追悼集 赤尾広明さんとの思い出 「縦横夢人」2020年春号(No.28)

「縦横夢人」2020年春号(No.28)

追悼集
赤尾広明さんとの思い出

PDF 赤尾広明さんとの思い出
 大阪頸損連絡会会長の赤尾さんが亡くなった。訃報を聞いた時「なんで?」「どうして?」赤尾さんなの、としばらくは受け入れることができませんでした。大阪頸損の新年会では同じテーブルだったのに。
 赤尾さんと言えば「お肉大好きな人」を思い出します。岐阜で頸損連絡会の大会があったとき、帰りにお土産を買うからと言ってショッピングモールに行きました。別行動をすることにし、再度出会ったときは「飛騨牛のステーキ店」の前でした。やっぱりか、と思うのは僕だけでしょうか。そして極めつけは、焼き肉の本場韓国に行きました。2007年の9月です。DPIの世界大会が韓国で開催されました。それに大阪、兵庫から頸損者が大勢参加しました。その時の状況を写真で語ります。

三戸呂克美


DPI世界大会会場にて(韓国)

階段昇降機利用(韓国)

韓国の仲間との1枚

旧王宮(韓国)にて
 まるでチャングムの世界に入ったよう に歴史ある建物(王宮)を見学しました。 写真はたくさんありますが、どれから載せ ようと思案して選んだのがこれらの写真 でした。ご冥福をお祈りいたします

 参りました。突然いなくなるものだから、いろいろと相談したいことがあったのにできず仕舞いになっちゃったじゃないですか。昨年12月15日に開催した兵庫支部の定例会に来てくれたときには元気そうだったじゃないですか。11月2日の人工呼吸器シンポジウムに来てくれたときも、いつも通りの様子でしたよね。最近は、赤尾さんがいるのが当たり前だったので、顔を合わせても月並みな会話しかしませんでしたね。今さらながらもっと話しておけばよかったと後悔します。私のような人は多いんじゃないかな。 赤尾さんの歌うスピッツの『チェリー』が好きでした。出しづらい声を目いっぱい出して気持ちよさそうに歌う赤尾さんが好きでした。聞き取りづらかったけど、あのハスキーボイスも好きでした。2010年の全国総会・京都大会終了後に行った東本願寺のこと覚えてますか?あのとき「ひとり暮らししたい」ってお願いしていましたよね。そこから3年後にひとり暮らしができてよかったですね。願いが叶いましたね。でも「彼女がほしい」という願いは叶いませんでしたね。肝心なところで勇気が出せず、そんな弱気な自分を自分で励ましているカワイイあなたが好きでした。
 実感はないけれど、それでも言っておかなければいけないんですよね。いつかまた会えると思いますが、それでもひとまずは『さようなら』。

**課題 1:** 追悼集の「赤尾さんと言えば」で始まる段落を、主な事実を残して箇条書きにまとめてください。
**課題 2:** 追悼集のうち「赤尾さんと言えば「お肉大好き」から「DPI世界大会会場にて(韓国)」までの部分を、一字も変えずに書き写してください。
データは上の追悼集とは関係ありません。

(データセットからの抜粋)
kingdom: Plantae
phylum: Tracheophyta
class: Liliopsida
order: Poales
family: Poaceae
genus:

**回答全文 1:**
・赤尾さんと言えば「お肉大好きな人」が思い出される。
・岐阜で頸損連絡会の大会があったとき、帰りにお土産を買うためショッピングモールへ行った。
・別行動のあと再び会ったのは「飛騨牛のステーキ店」の前だった。
・極めつけは2007年9月の韓国行きで、韓国で開催されたDPIの世界大会に大阪、兵庫から頸損者が大勢参加した。
・その時の状況を写真で語る。

**回答全文 2:**
赤尾さんと言えば「お肉大好きな人」を思い出します。岐阜で頸損連絡会の大会があったとき、帰りにお土産を買うからと言ってショッピングモールに行きました。別行動をすることにし、再度出会ったときは「飛騨牛のステーキ店」の前でした。やっぱりか、と思うのは僕だけでしょうか。そして極めつけは、焼き肉の本場韓国に行きました。2007年の9月です。DPIの世界大会が韓国で開催されました。それに大阪、兵庫から頸損者が大勢参加しました。その時の状況を写真で語ります。

三戸呂克美


DPI世界大会会場にて(韓国)